Moresh makes a single-origin oil from the Marrakesh region, and is known for low acidity and high polyphenol count. I did not take notes on the Moresh, as I consumed it too quickly. I love the marigold bottle, and the symbol of the hand with the eye. This is a Hamsa symbol, a symbol of protection that also signifies good fortune and health. This bottle is practical to not allow the light to enter, and I like the letters are embossed and extrude from the bottle. I am grouping it with the Kosterina because the spout is the same color and style, but a slightly different size.
Did you notice that CHO America supplies both Terry Delyssa and Moresh?
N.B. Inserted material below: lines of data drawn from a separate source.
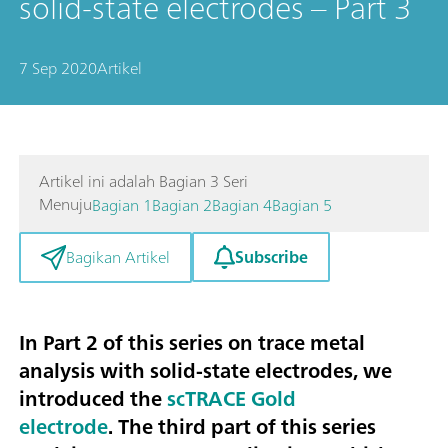
solid-state electrodes – Part 3
7 Sep 2020
Artikel
Artikel ini adalah Bagian 3 Seri
Menuju
Bagian 1
Bagian 2
Bagian 4
Bagian 5
Subscribe
Bagikan Artikel
In Part 2 of this series on trace metal
analysis with solid-state electrodes, we
introduced the
scTRACE Gold
electrode
. The third part of this series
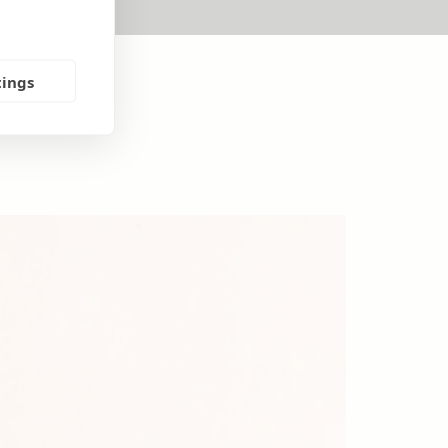
tings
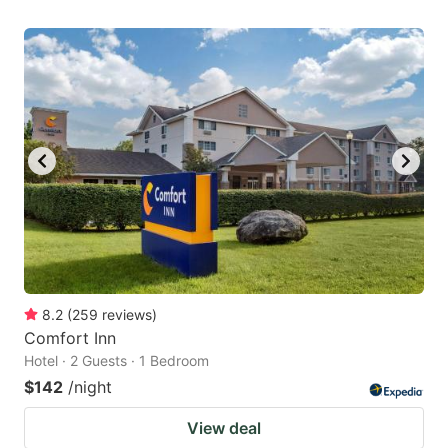
8.2
(
259
reviews
)
Comfort Inn
Hotel · 2 Guests · 1 Bedroom
$142
/night
View deal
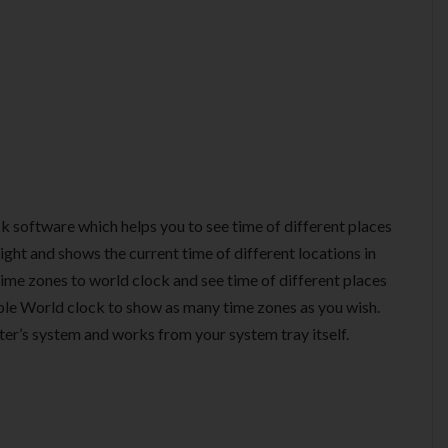
ck software which helps you to see time of different places
ight and shows the current time of different locations in
 time zones to world clock and see time of different places
able World clock to show as many time zones as you wish.
ter’s system and works from your system tray itself.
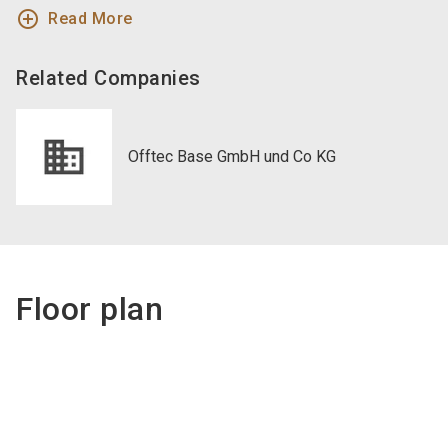
add_circle_outline
Read More
Related Companies
Offtec Base GmbH und Co KG
Floor plan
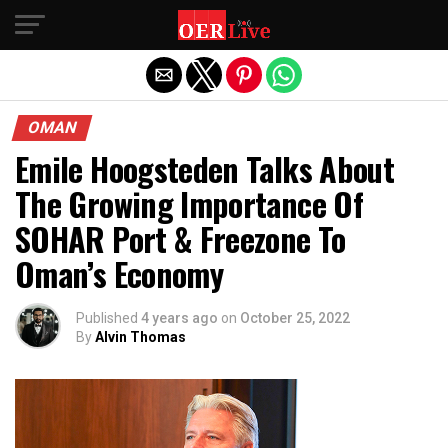
Exit mobile version
OMAN
Emile Hoogsteden Talks About
The Growing Importance Of
SOHAR Port & Freezone To
Oman’s Economy
Published
4 years ago
on
October 25, 2022
By
Alvin Thomas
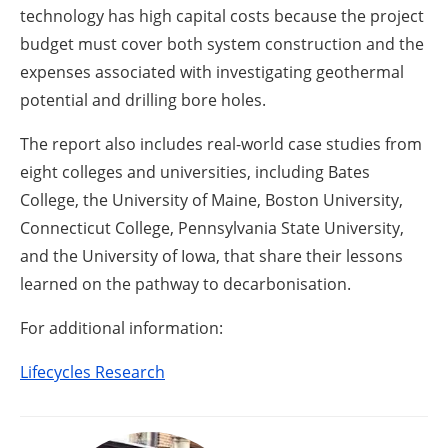
technology has high capital costs because the project
budget must cover both system construction and the
expenses associated with investigating geothermal
potential and drilling bore holes.
The report also includes real-world case studies from
eight colleges and universities, including Bates
College, the University of Maine, Boston University,
Connecticut College, Pennsylvania State University,
and the University of Iowa, that share their lessons
learned on the pathway to decarbonisation.
For additional information:
Lifecycles Research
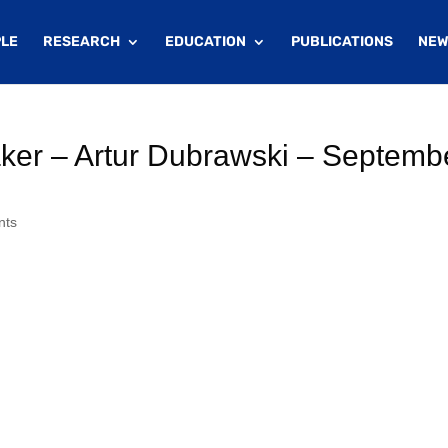
LE
RESEARCH
EDUCATION
PUBLICATIONS
NEW
er – Artur Dubrawski – Septemb
nts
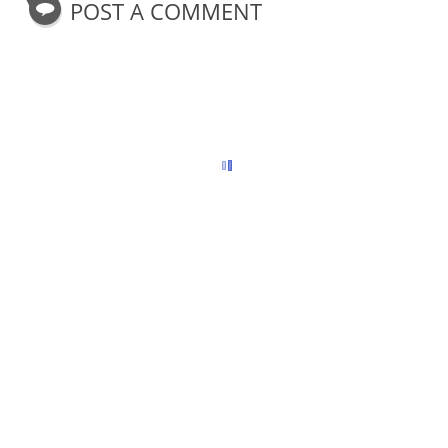
POST A COMMENT
o
r
e
k
s
t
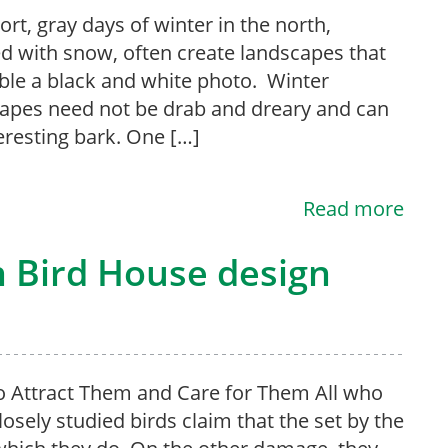
ort, gray days of winter in the north,
d with snow, often create landscapes that
le a black and white photo. Winter
apes need not be drab and dreary and can
eresting bark. One […]
Read more
n Bird House design
 Attract Them and Care for Them All who
losely studied birds claim that the set by the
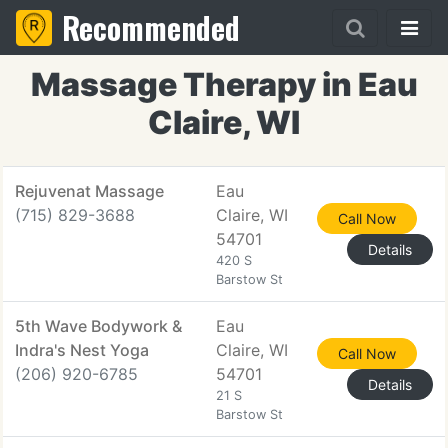
Recommended
Massage Therapy in Eau
Claire, WI
Rejuvenat Massage
Eau
(715) 829-3688
Claire, WI
Call Now
54701
Details
420 S
Barstow St
5th Wave Bodywork &
Eau
Indra's Nest Yoga
Claire, WI
Call Now
(206) 920-6785
54701
Details
21 S
Barstow St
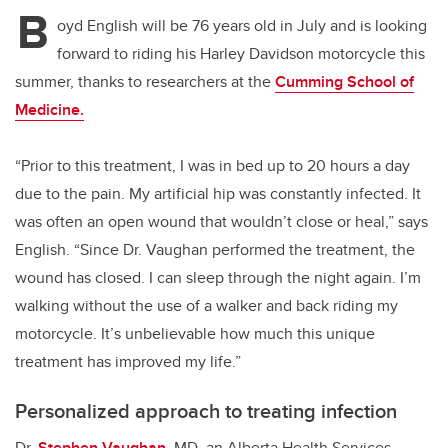
B
oyd English will be 76 years old in July and is looking
forward to riding his Harley Davidson motorcycle this
summer, thanks to researchers at the
Cumming School of
Medicine.
“Prior to this treatment, I was in bed up to 20 hours a day
due to the pain. My artificial hip was constantly infected. It
was often an open wound that wouldn’t close or heal,” says
English. “Since Dr. Vaughan performed the treatment, the
wound has closed. I can sleep through the night again. I’m
walking without the use of a walker and back riding my
motorcycle. It’s unbelievable how much this unique
treatment has improved my life.”
Personalized approach to treating infection
Dr.
Stephen Vaughan
, MD, an Alberta Health Services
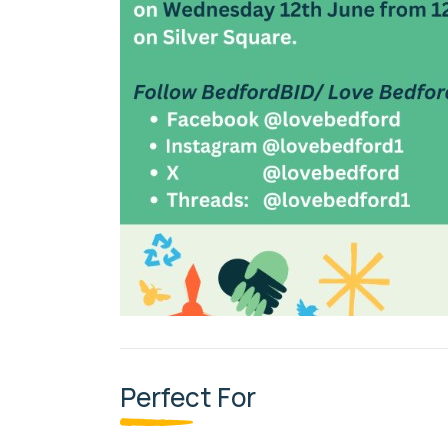
Perfect For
The company was founded in Tunisia by Abdelaziz Makhloufi in 1996 to stop European companies from buying cheap Tunisian oil and bottling it under Italian or Spanish labels. The North American headquarters came to Houston in 2005, which gives me finally one reason to go to Texas. Just kidding. They have an interesting story. They expanded from original olive oils into a broader portfolio including Origin 846 (high-antioxidant unfiltered oil), Bella Del Sol, and Fork & Leaf (more cooking and baking oils), and then added organic dates, and cosmetics and charcoal. It is strange to read about this, and realize this kind of model applies to many products that we see in the supermarket. They look differently, however the underlying producer is the same. You could never tell by glancing at the bottles in the aisle at the store. They are technically two separate brands, but managed with the same vertical integration model. CHO handles growing, milling, testing, and bottling. We can use the QR codes to trace the oils back to the exact harvest.
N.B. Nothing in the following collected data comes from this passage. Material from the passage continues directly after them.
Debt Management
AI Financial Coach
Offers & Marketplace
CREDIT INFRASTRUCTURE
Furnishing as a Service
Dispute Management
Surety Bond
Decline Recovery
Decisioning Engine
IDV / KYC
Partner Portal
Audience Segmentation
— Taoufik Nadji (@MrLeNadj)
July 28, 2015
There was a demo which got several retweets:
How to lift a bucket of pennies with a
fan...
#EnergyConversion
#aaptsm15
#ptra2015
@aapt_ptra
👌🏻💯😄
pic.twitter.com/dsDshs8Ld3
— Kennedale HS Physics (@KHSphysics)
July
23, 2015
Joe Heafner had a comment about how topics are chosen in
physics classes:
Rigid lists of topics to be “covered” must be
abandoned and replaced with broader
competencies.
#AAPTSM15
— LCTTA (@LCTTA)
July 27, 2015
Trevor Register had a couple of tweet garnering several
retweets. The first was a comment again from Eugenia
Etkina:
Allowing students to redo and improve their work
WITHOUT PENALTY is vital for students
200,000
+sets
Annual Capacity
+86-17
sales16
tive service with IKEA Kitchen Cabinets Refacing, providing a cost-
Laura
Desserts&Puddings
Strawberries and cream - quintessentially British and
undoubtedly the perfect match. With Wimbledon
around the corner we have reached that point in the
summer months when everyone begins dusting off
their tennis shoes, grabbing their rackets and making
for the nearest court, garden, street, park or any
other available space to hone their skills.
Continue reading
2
The Metaphor of the Lighthouse
I saw, and thus thought about, lighthouses this week. They can be seen as solitary, and perhaps lonely and quiet places. However, think of their purpose. They are sovereign in their existence, but also providing service to others. They are a symbol of safety and danger. They signal the location of a safe harbor, but also a stopping point for a ship to not traverse into waters that are too shallow, and hit rocks. They present foundational stability. But to be a lighthouse is to be alone, and exposed to the full thrust of the elements. The oncoming ship cannot have the safety without the boundary of rocks. What I found myself asking is if the lighthouse has purpose without the ship. If the ship is too far away, it is lost at sea. If it is too close, the energy is so high-intensity that it can blind you. The safety is in the middle ground, where the light guides, and you are far enough away to respect the power behind the structure.
This picture was taken of me, and I made this pose without thinking much about it. I think to often see through our own storms and support others, we have to find vertical strength, direction, and elegance that is much larger than we physically are. That often means turning away from requests to fold into boxes that we have outgrown. That often means independence that can be isolating, but it also means freedom to explore and find personal and intellectual clarity. A ship without a lighthouse is lost, but a lighthouse without a ship retains its essence and sovereignty. I will remember that.